Build smarter systems with model choice
In practice, most production systems benefit from using multiple models together:
- Use DeepSeek V4 Flash for high-volume, real-time interactions
- Route complex queries to DeepSeek V4 Pro for deeper reasoning
- Combine both in agentic workflows to balance cost and quality dynamically
With Microsoft Foundry, this orchestration becomes seamless—enabling teams to build more efficient and resilient AI systems.

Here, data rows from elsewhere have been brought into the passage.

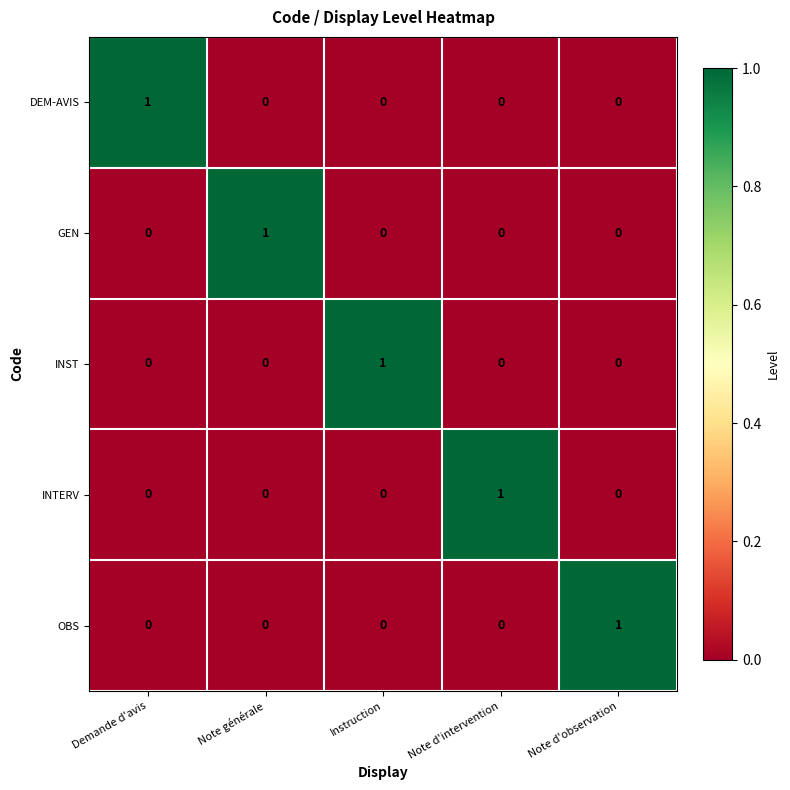

Count the number of categories in the chart.

5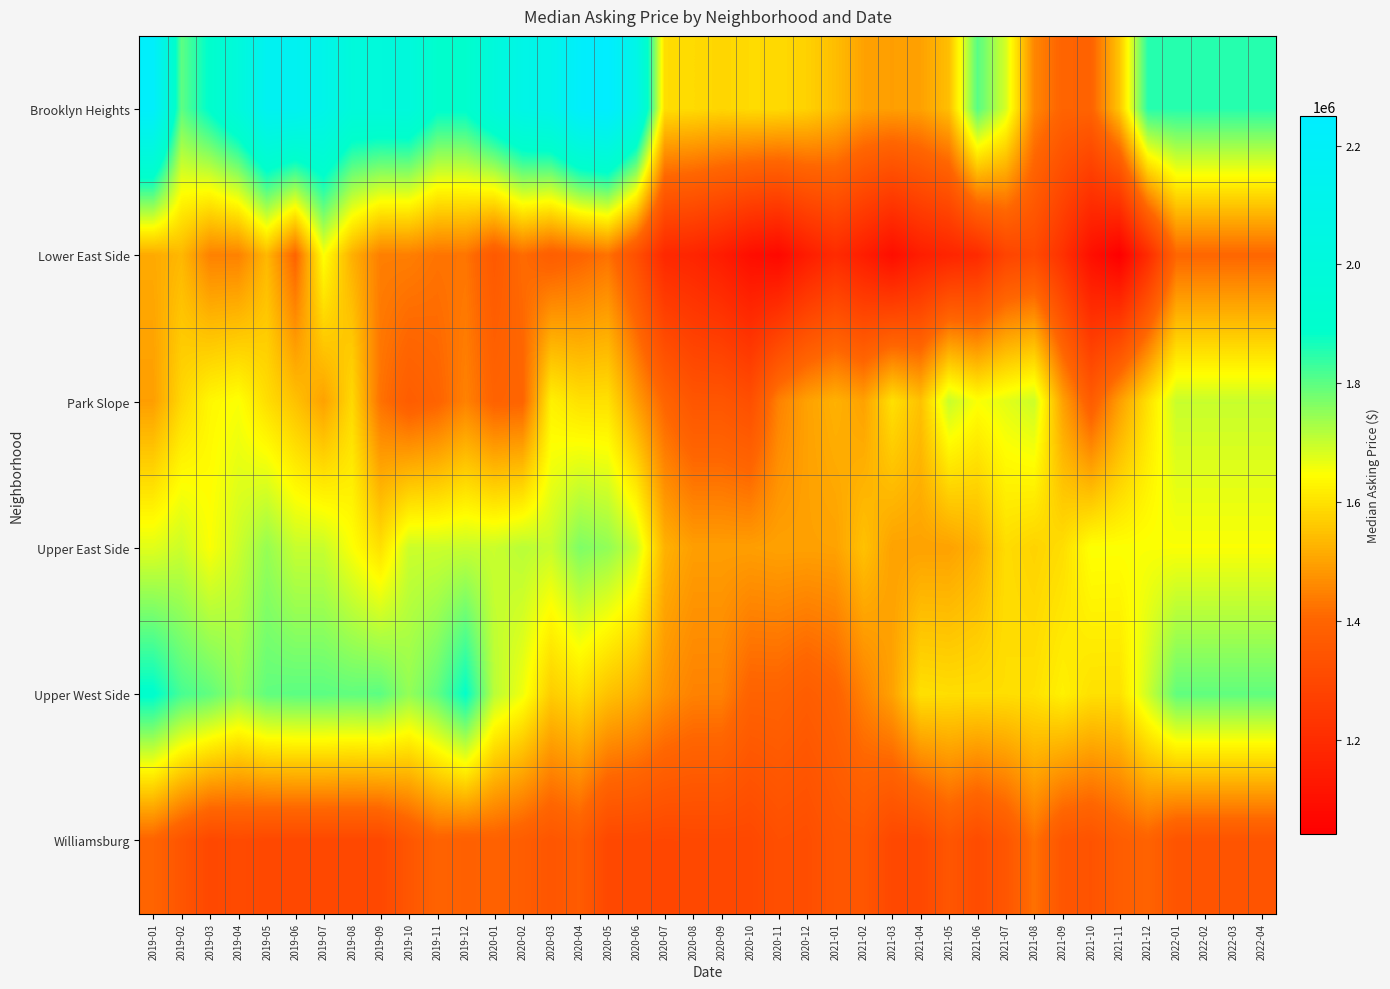

Between 2020-04 and 2021-11, which is larger?

2020-04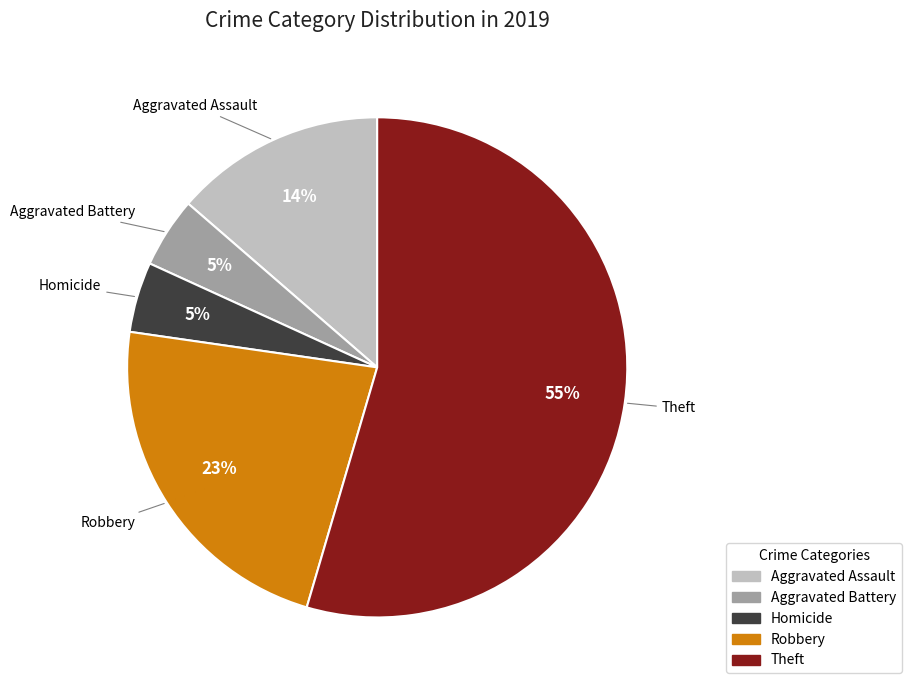

To the nearest percent, what is the average slice percentage?

20%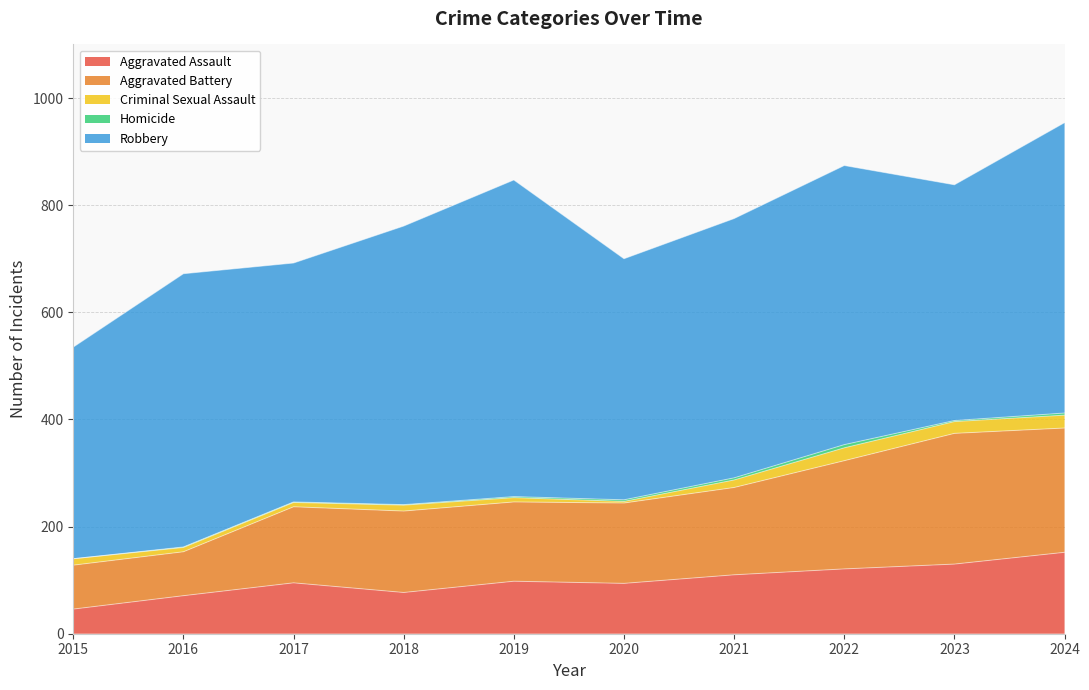

What is the value of the Robbery point at the 6th from the left?

450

Enterprise-ready by design
DeepSeek models in Microsoft Foundry inherit the platform’s enterprise-grade capabilities:
- Security and compliance controls to meet organizational requirements
- Built-in content safety and governance
- Observability and monitoring for usage, latency, and cost
- Flexible deployment options aligned to your infrastructure needs
This ensures you can adopt new models without compromising on trust or control.
Pricing
| Model | Input (1M tokens) | Output (1M tokens) |
| DeepSeek V4 Flash | $1.03 | $4.12 |
| DeepSeek V4 Pro | TBD | TBD |
Getting started
DeepSeek V4 Flash is now available in Microsoft Foundry. DeepSeek V4 Pro will be available soon.
You can:
- Explore both models in the Foundry model catalog
- Evaluate them using your own datasets
- Start building and deploying applications in minutes
AI is no longer about choosing a single “best” model.
It’s about building systems that intelligently balance quality, speed, and cost.
With DeepSeek V4 Pro and Flash in Microsoft Foundry, you get the flexibility to do exactly that—on a platform designed for enterprise-scale AI.